Delivering on the promise of justice for all is easier said than done, but it can be that much more difficult helping litigants who suffer from mental illness.
Helping them can be incredibly difficult, so the National Center for State Courts (NCSC) has embarked on a three-year initiative to improve the justice system response to those with mental health issues. The initiative includes an interactive web page, regional summits, and workshops as well as a recently released guide, titled, Leading Change: Improving the Court and Community’s Response to Mental Health and Co-Occurring Disorders.
The guide equips judges and other court leaders with the information they need to gather together teams that can systematically improve the response to mental illness, behavioral issues and substance abuse. Funded by SJI, the guide started as a project to help presiding judges in Arizona, before it quickly became clear that judges nationwide would benefit from this information.
“It is well past time to decriminalize mental illness, and it will take each one of us – state by state and community by community – to lead this change,” said Patti Tobias, NCSC principal court management consultant and one of the guide’s authors.

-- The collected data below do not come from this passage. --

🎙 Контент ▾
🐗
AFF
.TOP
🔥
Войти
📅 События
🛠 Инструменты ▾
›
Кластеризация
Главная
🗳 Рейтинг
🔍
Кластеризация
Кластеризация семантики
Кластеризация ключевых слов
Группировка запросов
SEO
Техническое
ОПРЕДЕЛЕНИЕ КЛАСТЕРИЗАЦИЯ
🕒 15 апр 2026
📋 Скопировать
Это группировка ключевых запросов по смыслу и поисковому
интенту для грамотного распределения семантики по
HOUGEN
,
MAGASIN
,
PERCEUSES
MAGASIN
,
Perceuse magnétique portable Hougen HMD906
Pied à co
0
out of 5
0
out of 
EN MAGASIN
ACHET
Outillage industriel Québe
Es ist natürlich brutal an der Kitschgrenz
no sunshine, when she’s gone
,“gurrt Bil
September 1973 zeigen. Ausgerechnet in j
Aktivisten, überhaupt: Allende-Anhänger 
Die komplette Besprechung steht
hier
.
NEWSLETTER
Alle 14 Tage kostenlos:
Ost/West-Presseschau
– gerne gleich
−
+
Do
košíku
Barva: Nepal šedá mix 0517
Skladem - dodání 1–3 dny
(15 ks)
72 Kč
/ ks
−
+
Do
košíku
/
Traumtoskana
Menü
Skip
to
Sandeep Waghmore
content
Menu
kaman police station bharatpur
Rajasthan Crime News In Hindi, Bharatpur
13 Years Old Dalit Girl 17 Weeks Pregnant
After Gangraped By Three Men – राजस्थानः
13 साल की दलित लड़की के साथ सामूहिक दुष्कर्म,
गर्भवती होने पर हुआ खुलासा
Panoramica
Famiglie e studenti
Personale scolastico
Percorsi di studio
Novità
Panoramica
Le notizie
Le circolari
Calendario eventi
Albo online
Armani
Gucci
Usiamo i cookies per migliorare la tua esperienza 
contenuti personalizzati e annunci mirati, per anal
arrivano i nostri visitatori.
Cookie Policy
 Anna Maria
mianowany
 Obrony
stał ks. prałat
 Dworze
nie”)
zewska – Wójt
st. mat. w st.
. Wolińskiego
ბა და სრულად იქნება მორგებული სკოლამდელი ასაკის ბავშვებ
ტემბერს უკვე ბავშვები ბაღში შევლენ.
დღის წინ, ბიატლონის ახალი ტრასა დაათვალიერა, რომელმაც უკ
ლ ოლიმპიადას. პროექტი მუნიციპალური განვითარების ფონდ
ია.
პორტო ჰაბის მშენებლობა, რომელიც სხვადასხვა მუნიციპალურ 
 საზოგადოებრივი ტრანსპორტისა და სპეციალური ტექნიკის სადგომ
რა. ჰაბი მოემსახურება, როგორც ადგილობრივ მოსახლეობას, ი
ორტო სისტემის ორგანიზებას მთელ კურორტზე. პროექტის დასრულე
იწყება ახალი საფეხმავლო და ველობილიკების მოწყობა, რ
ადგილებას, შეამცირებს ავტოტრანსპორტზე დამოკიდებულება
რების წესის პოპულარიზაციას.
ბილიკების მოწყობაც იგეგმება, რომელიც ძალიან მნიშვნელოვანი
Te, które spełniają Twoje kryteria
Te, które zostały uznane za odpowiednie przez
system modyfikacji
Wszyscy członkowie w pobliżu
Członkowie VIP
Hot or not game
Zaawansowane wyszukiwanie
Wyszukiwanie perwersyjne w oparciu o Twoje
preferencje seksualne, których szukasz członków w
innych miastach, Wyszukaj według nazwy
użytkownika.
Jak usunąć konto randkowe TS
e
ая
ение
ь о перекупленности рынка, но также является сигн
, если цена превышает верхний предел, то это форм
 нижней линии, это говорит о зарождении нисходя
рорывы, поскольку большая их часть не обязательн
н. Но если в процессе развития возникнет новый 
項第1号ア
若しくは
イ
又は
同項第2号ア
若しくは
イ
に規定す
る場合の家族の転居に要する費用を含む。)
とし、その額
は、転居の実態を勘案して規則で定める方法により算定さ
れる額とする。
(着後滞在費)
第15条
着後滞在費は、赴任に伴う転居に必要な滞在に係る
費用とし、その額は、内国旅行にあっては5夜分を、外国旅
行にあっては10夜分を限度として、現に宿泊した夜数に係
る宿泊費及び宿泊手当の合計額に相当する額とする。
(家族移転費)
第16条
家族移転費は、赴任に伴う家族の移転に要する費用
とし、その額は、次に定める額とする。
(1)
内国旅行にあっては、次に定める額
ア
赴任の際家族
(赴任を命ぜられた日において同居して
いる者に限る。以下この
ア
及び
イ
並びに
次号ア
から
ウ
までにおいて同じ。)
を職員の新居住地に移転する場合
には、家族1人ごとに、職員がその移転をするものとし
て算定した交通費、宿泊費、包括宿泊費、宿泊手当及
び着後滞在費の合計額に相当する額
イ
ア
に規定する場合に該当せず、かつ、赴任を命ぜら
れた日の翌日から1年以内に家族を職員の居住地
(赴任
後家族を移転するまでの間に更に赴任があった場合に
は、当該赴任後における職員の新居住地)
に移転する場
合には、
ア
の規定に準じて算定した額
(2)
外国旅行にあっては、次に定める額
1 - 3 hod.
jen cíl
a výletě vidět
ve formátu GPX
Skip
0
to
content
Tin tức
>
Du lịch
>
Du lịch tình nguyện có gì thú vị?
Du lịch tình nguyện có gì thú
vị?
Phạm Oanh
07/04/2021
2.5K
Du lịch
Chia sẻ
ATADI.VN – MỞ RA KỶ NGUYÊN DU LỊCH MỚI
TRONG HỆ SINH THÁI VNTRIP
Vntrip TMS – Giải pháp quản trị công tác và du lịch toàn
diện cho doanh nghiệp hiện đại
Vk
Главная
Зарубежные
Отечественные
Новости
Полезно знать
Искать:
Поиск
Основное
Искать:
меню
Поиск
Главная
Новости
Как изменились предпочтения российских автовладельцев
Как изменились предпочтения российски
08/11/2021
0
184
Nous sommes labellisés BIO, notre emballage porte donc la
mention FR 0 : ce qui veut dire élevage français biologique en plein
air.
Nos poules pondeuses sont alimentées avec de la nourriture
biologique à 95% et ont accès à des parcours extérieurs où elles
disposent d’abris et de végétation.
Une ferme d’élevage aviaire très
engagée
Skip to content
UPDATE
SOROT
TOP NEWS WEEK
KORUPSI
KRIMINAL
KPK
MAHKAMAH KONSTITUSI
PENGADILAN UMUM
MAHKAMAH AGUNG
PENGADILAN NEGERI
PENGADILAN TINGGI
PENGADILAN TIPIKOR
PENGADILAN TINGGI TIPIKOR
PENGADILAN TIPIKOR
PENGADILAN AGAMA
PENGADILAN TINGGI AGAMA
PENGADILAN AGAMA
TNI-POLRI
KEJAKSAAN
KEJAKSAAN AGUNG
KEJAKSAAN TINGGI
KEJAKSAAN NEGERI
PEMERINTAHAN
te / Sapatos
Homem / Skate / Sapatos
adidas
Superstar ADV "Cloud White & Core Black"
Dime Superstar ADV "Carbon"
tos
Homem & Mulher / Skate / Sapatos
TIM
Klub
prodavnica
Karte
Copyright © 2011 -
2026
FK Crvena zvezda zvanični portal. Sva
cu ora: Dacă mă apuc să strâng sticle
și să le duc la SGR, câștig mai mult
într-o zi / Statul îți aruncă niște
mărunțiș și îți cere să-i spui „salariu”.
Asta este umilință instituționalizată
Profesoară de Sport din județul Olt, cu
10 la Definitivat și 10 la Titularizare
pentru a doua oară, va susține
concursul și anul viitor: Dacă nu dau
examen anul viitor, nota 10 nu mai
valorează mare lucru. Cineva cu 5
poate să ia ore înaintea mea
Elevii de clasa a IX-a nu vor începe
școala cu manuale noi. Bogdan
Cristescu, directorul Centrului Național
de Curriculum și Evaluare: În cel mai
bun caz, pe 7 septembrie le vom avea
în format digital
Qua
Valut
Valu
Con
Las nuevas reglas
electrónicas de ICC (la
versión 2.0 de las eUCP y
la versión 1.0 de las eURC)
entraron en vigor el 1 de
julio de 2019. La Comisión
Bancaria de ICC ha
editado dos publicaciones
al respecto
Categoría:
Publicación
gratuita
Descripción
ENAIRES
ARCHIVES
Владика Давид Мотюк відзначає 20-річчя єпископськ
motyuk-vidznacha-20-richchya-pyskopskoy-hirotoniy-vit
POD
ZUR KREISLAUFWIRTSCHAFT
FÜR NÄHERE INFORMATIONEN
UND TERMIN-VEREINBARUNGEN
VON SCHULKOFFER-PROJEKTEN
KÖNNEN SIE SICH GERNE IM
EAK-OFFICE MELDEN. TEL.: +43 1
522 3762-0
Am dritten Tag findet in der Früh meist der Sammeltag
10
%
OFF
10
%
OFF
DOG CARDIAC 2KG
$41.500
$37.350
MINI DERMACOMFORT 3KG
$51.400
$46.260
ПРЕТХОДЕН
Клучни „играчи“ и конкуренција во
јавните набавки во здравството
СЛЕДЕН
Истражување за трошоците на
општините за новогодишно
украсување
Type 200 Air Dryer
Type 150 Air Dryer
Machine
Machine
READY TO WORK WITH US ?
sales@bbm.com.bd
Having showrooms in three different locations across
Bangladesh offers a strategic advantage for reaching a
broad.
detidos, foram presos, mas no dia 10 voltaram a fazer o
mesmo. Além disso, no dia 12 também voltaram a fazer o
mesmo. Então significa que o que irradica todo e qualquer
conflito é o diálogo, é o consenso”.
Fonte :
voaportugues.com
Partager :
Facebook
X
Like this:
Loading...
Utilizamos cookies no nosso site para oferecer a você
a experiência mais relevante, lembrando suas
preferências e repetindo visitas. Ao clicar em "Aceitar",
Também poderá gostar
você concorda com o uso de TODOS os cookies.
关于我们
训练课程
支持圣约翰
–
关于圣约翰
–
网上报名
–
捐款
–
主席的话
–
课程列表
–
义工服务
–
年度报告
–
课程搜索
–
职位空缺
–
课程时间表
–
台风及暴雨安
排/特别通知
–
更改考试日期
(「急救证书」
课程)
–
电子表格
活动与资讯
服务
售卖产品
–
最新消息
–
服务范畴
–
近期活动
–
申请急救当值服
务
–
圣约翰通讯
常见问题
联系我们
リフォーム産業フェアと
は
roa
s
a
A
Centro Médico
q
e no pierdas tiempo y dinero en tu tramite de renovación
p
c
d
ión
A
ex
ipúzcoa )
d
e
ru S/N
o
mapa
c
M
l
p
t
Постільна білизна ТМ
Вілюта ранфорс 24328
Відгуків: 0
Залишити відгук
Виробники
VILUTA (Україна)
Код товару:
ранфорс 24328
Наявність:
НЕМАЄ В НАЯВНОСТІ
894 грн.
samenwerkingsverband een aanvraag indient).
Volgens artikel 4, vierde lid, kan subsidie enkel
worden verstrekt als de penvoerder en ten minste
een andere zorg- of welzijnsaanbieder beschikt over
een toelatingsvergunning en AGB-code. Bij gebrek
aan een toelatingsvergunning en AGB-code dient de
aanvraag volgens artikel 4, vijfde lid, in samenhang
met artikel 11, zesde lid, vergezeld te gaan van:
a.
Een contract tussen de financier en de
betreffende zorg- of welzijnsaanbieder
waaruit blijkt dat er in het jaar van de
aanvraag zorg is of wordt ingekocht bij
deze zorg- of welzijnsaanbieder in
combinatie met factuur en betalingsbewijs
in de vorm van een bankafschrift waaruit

The guide – also written by NCSC Research Director Nicole Waters and Elizabeth Royer, a court research associate – highlights the roles that law enforcement, mental health workers, prosecutors, public defenders and others can take to help reduce the number of people with mental illness and behavioral health issues who find themselves in the justice system.
The guide and the three-year initiative fulfill a resolution from the Conference of Chief Justices (CCJ) and the Conference of State Court Administrators (COSCA) that urges court leaders to examine community-wide strategies to help those with mental illness.